Serum HBV DNA was determined using a real-time polymerase chain reaction (lower limit of detection 102 copies/mL).6 HBV lamivudine resistance and genotype were identified by INNO-LiPA HBV DR and Genotyping, (Innogenetics). Rebound viraemia was defined as stable then rebounding HBV DNA or persistently elevated HBV DNA levels. An HBV viral load (VL) ≥106 copies/mL was defined as a high HBV DNA levels.
At study entry, median HIV VLs and CD4 counts were 3.3 log10 copies/mL and 202 cells/µL, respectively. Ten of 11 patients were infected with HBV genotype A and one with genotype D (Table 1).

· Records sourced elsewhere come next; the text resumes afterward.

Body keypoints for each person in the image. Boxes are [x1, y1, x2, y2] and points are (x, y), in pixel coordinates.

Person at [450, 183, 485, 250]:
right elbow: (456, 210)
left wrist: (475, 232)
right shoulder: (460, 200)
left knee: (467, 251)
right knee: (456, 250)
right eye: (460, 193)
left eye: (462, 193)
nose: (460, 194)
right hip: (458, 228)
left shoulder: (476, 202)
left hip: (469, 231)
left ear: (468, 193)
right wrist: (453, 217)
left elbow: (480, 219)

After a mean of 5.6 years of lamivudine-containing antiretroviral therapy, 91% (10/11) individuals and 76% (34/45) of samples had detectable HBV DNA (>200 copies/mL). In these patients, 64% (7/11) had rebound HBV viraemia, which was associated with lower mean CD4 counts (174 versus 379 cells/µL; P, < 0.08) and higher mean HIV VLs (4.8 log10 copies/mL versus 2.9 log10 copies/mL, P, < 0.03) at study entry. Rebound HBV viraemia usually occurred after more than four years of lamivudine-containing antiretroviral therapy. Lamivudine resistance was present in 10/11 (91%).

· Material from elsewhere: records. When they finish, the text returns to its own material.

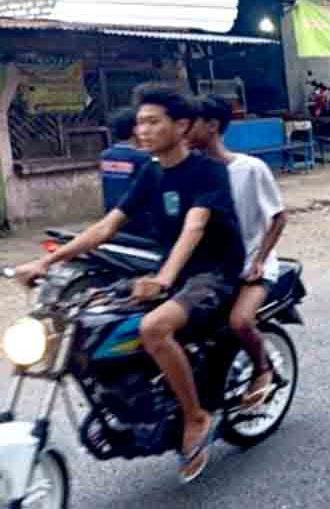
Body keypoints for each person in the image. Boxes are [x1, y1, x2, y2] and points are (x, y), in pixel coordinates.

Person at [15, 83, 245, 483]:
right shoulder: (150, 172)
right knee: (86, 318)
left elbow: (195, 226)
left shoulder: (208, 172)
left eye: (153, 122)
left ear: (182, 125)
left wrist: (164, 279)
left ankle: (196, 417)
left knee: (153, 327)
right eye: (140, 122)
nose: (143, 130)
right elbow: (106, 227)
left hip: (213, 272)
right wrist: (46, 261)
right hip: (169, 268)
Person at [187, 95, 288, 412]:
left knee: (240, 321)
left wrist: (259, 259)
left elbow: (278, 217)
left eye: (192, 123)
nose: (184, 129)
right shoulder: (191, 171)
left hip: (251, 267)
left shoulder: (250, 169)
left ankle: (263, 369)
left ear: (213, 126)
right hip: (211, 269)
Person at [98, 107, 153, 238]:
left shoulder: (106, 155)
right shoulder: (143, 158)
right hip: (137, 220)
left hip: (112, 215)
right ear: (135, 129)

Serum HBV DNA and ALT levels were measured in all patients and in 40/45 samples. Five patients (10 isolates) had HBV VLs ≥ 106 copies/mL. Mean ALT values were not different between those with and without HBV VL ≥ 106 copies/mL, i.e. 48 and 42 IU/L, respectively (P = 0.65). Only 4/10 (40%) of samples with HBV VL ≥ 106 copies/mL had an ALT >51 IU/mL and none of the serum ALT determinations were > 125 IU/mL Mean HBV DNA levels during lamivudine resistance were higher (4.5 log10 versus 3.2 log10, respectively; P, < 0.07), but there was no difference between ALT levels in wild-type HBV viraemia compared with lamivudine-resistant HBV viraemia, 43 versus 44 IU/mL, respectively (P = 0.96). Although ALT levels were slightly higher during lamivudine resistance associated with HBV VL ≥ 106 copies/mL (52 versus 37 IU/mL), this difference did not reach statistical significance.

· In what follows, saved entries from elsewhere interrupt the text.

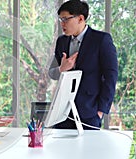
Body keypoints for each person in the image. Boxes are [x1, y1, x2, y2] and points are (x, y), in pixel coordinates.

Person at [48, 0, 118, 129]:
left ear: (80, 18)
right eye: (60, 19)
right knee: (59, 149)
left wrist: (101, 111)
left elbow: (111, 77)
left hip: (90, 112)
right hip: (62, 113)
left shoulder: (101, 40)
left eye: (65, 19)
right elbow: (51, 73)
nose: (62, 24)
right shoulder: (62, 41)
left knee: (89, 149)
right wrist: (61, 69)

As lamivudine resistance is temporarily associated with transaminitis, recommendations for monitoring lamivudine resistance in HIV/HBV co-infection management also include the assessment of aminotransferase levels. However, our observations demonstrate that HIV/HBV co-infected patients do not demonstrate significant ALT elevations with high HBV DNA levels or the emergence of lamivudine resistance, limiting the utility of ALT as a surrogate marker for HBV DNA levels and resistance in this population. A limitation of this study was its small sample size. However, even in larger cohorts of HIV/HBV co-infected patients with lamivudine resistance only mild ALT elevations (<2.5 × ULN)7,8 have been reported and usually with HBV VLs of > 108 copies/mL. These milder ALT elevations are in contrast to the higher ALT elevations seen in HBV monoinfection; in a large study of lamivudine resistance all ALT flares with lamivudine resistance occurred at elevations of 3 × ULN.
In HBV infection, CD4 cells are responsible for recognizing viral antigen and secreting cytokines.9 In HIV/HBV co-infection, CD4 depletion may abrogate this response. Paradoxically, despite higher levels of HBV DNA and lower ALT values,10 progression to cirrhosis occurs at a higher rate, reinforcing the need to identify the appropriate markers of disease progression.
In HIV/HBV co-infection, including those in resource-limited settings, HBV DNA levels and HBV resistance testing should be considered in the routine monitoring of HIV/HBV co-infection and the failure of antiviral therapy, as ALT levels may not reliably indicate HBV replication or the emergence of HBV lamivudine resistance.
This work was supported by NIH grant T32 AI052073 and a Bristol Myers Squibb Fellowship Award (DB). The authors would also like to acknowledge Innogenetics for supplying the INNO-LiPA HBV DR and Genotyping kits.